Il Thurston Moore che capeggia gioioso i Chelsea Light Moving (band con cui ha deciso di ripartire dopo i Sonic Youth) è un uomo che sembra ringiovanito di qualche anno e no, non solo a causa del taglio di capelli da teenager o della rabbia tutta adolescenziale che esibisce in “Lip”. Più che altro per l’entusiasmo (anche questo da ragazzino) con cui ha abbracciato un’esperienza nuova e fortemente voluta, che somiglia all’ardore di un musicista del liceo che parla del primo e amatissimo gruppo punk creato insieme ai compagni di scuola.
I CLM hanno in comune con quel tipo di band la dedizione convinta e assoluta dei partecipanti al progetto, l’alchimia istantanea che si crea tra compagni di viaggio dal background simile, i soprannomi e poche semplici regole (tipo il suoniamo dappertutto, compleanni e matrimoni compresi, basta che non abbiano a che fare con la NRA che ha fatto impazzire gli utenti di Brooklyn Vegan). Un approccio all’insegna del si fa e basta, senza interrogarsi o pensarci troppo, che a collaboratori come Samara Lubelski, Keith Wood (aka Hush Arbors) e John Moloney (aka Pegasus) calza a pennello.
Se qualcuno si stesse chiedendo: ma c’è qualcosa che ricorda la Gioventù Sonica nei CLM la risposta è ovviamente si, diversi elementi. La storia di “Groovy And Linda” ad esempio, che parte come un’odissea familiare e piano piano assume i toni inquietanti e nevrotici dell’amore che finisce malissimo, le chitarre psycho-distorte di “Burroughs” e “Empires Of Time”, una “Frank O’Hara Hit” che non avrebbe sfigurato come traccia fantasma di “The Eternal”.

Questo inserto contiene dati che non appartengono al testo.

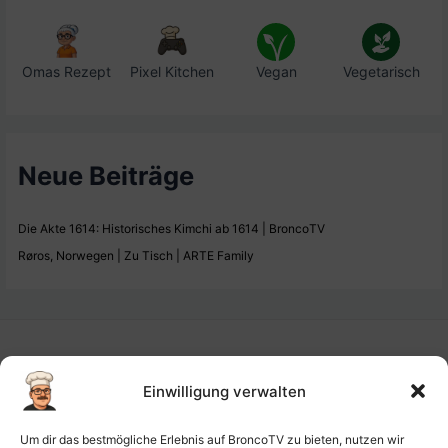
Omas Rezept
Pixel Kitchen
Vegan
Vegetarisch
Neue Beiträge
Die Akte 1614: Historisches Kimchi ab 1614 | BroncoTV
Røros, Norwegen | Zu Tisch | ARTE Family
Einwilligung verwalten
Impressum
Um dir das bestmögliche Erlebnis auf BroncoTV zu bieten, nutzen wir
Datenschutz-Haftung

Ma i Light Moving sembrano più che altro un’opportunità per Mr. Moore di sfogarsi senza dover tener conto delle aspettative altrui, lontano da una storia trentennale come quella dei SY, senza essere obbligato a pensare di dover fare “un album dei Sonic Youth” o “alla Sonic Youth” o “all’altezza dei Sonic Youth” (non che si sia mai fatto degli scrupoli o dei problemi a riguardo, ma forse ogni tanto il peso della responsabilità l’ha sentito anche lui). Così si spiega il punk scherzoso di “Sleeping Where I Fall” che poi tanto scherzoso non è, o i due ““ tre accordi attorno a cui sono costruite molte canzoni o ancora il coretto super- ottimista della leggiadra “Heavenmental”: “Be a warrior, love life”. E poi, diciamolo chiaramente: Thurston si diverte come non mai col cut up spoken word di “Mohawk”, l’heavy metal di “Alighted” e l’hardcore di “Communist Eyes” (del resto il suo interesse per i singoli hc punk anni ottanta è ben noto).
“Chelsea Light Moving” è l’ennesimo tassello della carriera di Thurston Moore, un disco che va ascoltato e compreso nei suoi difetti e nei suoi pregi. Non è un lavoro omogeneo e rifinito ma segnato dall’immediatezza e dalla confusione del qui e ora. Non pretende di essere perfetto nè di innovare ma vuole colpire, dividere e conquistare. Essere amato o odiato senza mezzi termini. Lo fa con la foga e la passione dei nuovi inizi, risultando alla fine coinvolgente ma un po’ caotico. E questo è il suo maggior limite e contemporaneamente la sua bellezza.